# THE TASK
List each line from the entries below that contains the word "content".
++++++
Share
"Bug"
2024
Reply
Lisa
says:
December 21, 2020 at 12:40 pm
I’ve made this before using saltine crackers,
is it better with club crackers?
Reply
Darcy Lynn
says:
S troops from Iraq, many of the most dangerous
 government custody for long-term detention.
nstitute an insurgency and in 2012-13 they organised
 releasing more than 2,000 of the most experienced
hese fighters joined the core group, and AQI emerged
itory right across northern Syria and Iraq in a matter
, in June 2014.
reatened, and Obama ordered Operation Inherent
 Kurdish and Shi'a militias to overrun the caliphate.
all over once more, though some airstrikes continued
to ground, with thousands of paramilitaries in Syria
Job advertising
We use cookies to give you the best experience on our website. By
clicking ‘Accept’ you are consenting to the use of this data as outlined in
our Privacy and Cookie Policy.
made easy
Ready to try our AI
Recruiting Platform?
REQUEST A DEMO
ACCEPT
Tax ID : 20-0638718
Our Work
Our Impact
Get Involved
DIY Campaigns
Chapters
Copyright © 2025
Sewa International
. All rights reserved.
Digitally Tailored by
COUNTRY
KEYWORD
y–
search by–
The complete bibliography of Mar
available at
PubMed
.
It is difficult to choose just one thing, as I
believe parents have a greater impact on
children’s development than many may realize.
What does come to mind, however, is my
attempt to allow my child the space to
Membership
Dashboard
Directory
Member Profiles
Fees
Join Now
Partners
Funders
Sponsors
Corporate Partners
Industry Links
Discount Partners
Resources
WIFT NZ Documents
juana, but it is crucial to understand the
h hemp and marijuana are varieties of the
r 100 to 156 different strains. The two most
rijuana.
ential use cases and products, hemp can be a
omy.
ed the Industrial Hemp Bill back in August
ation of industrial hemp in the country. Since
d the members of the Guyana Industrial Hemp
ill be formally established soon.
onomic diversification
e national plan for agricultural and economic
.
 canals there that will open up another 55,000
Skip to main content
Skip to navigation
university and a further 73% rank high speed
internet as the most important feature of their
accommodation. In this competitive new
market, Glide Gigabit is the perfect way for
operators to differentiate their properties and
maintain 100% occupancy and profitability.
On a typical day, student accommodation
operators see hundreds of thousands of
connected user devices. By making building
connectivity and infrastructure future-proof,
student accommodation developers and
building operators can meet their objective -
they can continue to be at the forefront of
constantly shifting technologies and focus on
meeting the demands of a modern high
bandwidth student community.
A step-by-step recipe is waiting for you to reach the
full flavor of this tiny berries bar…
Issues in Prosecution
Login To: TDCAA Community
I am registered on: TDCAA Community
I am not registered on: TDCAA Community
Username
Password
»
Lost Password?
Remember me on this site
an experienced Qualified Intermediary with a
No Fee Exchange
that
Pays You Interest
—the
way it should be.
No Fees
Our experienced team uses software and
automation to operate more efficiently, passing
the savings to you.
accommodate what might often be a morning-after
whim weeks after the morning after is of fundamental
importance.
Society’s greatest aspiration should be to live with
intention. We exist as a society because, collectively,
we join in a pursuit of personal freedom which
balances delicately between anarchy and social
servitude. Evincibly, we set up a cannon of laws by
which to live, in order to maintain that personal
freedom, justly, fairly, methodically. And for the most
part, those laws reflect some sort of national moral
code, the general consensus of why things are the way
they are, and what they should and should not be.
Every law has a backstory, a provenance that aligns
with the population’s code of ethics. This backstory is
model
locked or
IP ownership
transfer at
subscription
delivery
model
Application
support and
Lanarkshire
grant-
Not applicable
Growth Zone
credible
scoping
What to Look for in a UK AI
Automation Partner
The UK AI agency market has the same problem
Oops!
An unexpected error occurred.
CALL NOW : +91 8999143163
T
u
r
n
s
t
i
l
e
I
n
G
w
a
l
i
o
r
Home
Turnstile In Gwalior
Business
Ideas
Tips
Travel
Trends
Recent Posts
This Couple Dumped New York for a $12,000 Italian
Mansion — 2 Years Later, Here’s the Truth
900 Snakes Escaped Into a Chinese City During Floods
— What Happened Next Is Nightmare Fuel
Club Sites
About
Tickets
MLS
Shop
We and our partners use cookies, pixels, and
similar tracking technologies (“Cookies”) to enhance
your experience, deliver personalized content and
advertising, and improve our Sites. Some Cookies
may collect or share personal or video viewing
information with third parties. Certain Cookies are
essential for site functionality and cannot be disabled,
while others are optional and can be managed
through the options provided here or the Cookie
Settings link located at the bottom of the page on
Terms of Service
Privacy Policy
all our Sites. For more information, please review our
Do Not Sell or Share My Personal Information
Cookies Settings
++++++
# RESPONSE BOX
Skip to main content
your experience, deliver personalized content and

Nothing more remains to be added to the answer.